Meet Warhol's Evil Twin: "Pop Goes the Joker"

A gay guy in a fright wig hangs out with a bored rich girl named “Baby Jane.” It’s not Andy Warhol and Jane Holzer but a story arc on the 1960s TV version of Batman. In two episodes that aired in March 1967, the Joker (Cesar Romero) takes up art and has an unwitting partner in “Baby Jane” Towser. That name can’t be a coincidence: Warhol superstar “Baby Jane” Holzer had already appeared in several Warhol films, notably Batman Dracula (1964), and been profiled by Tom Wolfe. One Batman episode’s title, “Pop Goes the Joker,” is a clear reference to the pop movement.
Despite that, there’s no pop art per se—unless you count a fight-scene title card that rips off Ed Ruscha‘s 1962 OOF. It seems the Joker has traditionalist tastes in art (“I swear it on a stack of Blue Boys!”) and covets Renaissance paintings. To get them, he turns to the most monstrous of all cons—contemporary art, naturally. The result, credited to TV writer Stanford Sherman, is a time capsule of middlebrow views on the avant-garde.

The Joker begins by assassinating his art-historic predecessors. Victim #1 is an American Scene painter (a version of American Gothic is visible among his works). The Joker shows up at the American Scener’s show and defaces his masterpieces with paint guns. (This prefigures a better-known bit in the Tim Burton Batman.) But the American Scene guy is delighted; he could never get that modern stuff right and now can sell his works as drip paintings. Ergo, Batman can’t arrest the Joker: “We have no choice, Robin. He’s committed no crime; in fact he’s increased the value of these paintings.”
Next, the Joker enters a sort of global biennial of modernists, facing off against a Picas- soid Spaniard and an American called Jackson Potluck. Another artist uses his body as a paintbrush, Yves Klein/David Hammons-style.
 
“Modern art tends to be rather unrestrained,” Bruce Wayne/Batman tells sidekick Robin.

“Unrestrained? Governor Stonefeller should declare this place a disaster area!”

The Joker tops them all by showing a blank canvas.

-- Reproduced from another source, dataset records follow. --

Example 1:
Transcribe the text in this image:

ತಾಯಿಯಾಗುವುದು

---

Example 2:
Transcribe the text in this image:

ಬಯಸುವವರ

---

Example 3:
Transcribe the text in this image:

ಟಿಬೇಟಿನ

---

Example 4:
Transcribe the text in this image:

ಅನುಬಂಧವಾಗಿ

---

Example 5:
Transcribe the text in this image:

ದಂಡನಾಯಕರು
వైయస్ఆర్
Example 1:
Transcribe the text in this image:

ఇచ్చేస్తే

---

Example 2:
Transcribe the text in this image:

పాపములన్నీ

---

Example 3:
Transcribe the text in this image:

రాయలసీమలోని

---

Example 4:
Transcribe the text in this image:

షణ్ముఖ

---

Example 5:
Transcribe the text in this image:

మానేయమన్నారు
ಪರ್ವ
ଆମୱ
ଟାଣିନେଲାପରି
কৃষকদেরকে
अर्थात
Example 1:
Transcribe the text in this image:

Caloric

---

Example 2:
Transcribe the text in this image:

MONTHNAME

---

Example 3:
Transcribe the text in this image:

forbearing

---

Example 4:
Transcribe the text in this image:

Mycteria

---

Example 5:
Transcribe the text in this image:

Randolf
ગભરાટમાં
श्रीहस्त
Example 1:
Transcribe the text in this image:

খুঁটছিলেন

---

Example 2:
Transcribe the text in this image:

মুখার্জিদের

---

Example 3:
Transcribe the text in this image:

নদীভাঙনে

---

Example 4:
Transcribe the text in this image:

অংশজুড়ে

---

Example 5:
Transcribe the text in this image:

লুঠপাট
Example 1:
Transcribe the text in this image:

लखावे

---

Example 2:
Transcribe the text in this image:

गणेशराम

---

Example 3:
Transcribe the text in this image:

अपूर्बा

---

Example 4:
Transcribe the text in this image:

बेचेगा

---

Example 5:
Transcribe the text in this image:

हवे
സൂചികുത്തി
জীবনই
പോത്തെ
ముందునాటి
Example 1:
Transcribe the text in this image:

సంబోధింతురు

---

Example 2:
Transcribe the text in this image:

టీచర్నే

His title (“Death of a Mauve Bat”) echos those of the Incoherents, the proto-dadaists who created monochrome abstractions—as jokes— and threw them away 36 years before Malevich. “Baby Jane” Towser (played by Diana Ivarson) adores the Joker’s blank canvas and applauds him as a genius.

“How can they clap for that crook?” Robin asks.

“Don’t forget, this is a hometown crowd, and the Joker’s from Gotham City” — a rather knowing comment on art world geography from the 1967 L.A. perspective.

From there the plot turns to kidnapping, assassination of Robin on a murderous mobile, and theft of the Renaissance collection of the Gotham City Art Museum. “Baby Jane” is repeatedly mystified to learn that the Joker’s pomo conceptualism is just a scam to amass Old Masters. How many Balloon Dogs did Jeff Koons have to sell to buy his Cornelis van Haarlem Hercules and Achelous?
The Joker creates a process art piece on Daddy Towser’s “priceless antique table.” It’s interesting what the prop department thinks corresponds to that description. It’s also interesting that the Joker’s art looks amazingly like a Lynda Benglis pour of the 1970s. The table is smashed to bits (“Out with the old, in with the new!”) and the fragments hung in the Gotham City museum. They look, disappointingly, like little Elizabeth Murrays.

The Joker is in short the American archetype of artist as trickster-con-man-freak. He is enabled by conniving dealers (the one here switches price tags on a painting while the “mark” gazes at it) and wealthy dim-bulb collectors. The Joker’s rhetoric draws on the anarchic phase of modernism, from futurism to fluxus, and the perpetual manifesto plank that art and museums must be destroyed to make way for whatever it is that comes next. To make art, the Joker destroys art, then destroys his own creations, which he knows to be worthless. He is scrupulous about nothing beyond market value and the signing of his works. In fact, the Romero Joker resembles Salvador Dalí more than Warhol, and Dalí was pretty good at signing things. The Joker fools everyone—except, implicitly, the common folk who know nothing of art. (Shown, Ben Vautier’s Total Art March-Box, created the year before the Batman episodes.)

Some of Stanford Sherman’s lines mine the same vein that Mike Kelley would in his 1999 installation Pay for Your Pleasure—and for a 1960s network TV audience, yet. The Kelley piece juxtaposes an authentic psychopath’s artwork with quotations by famous thinkers on the theme of the transmoral specialness of the artiste. From Sherman’s script:

BABY JANE: “Joker, how could you!”

JOKER: “We artists should not be judged by ordinary standards. We’re a very special breed.”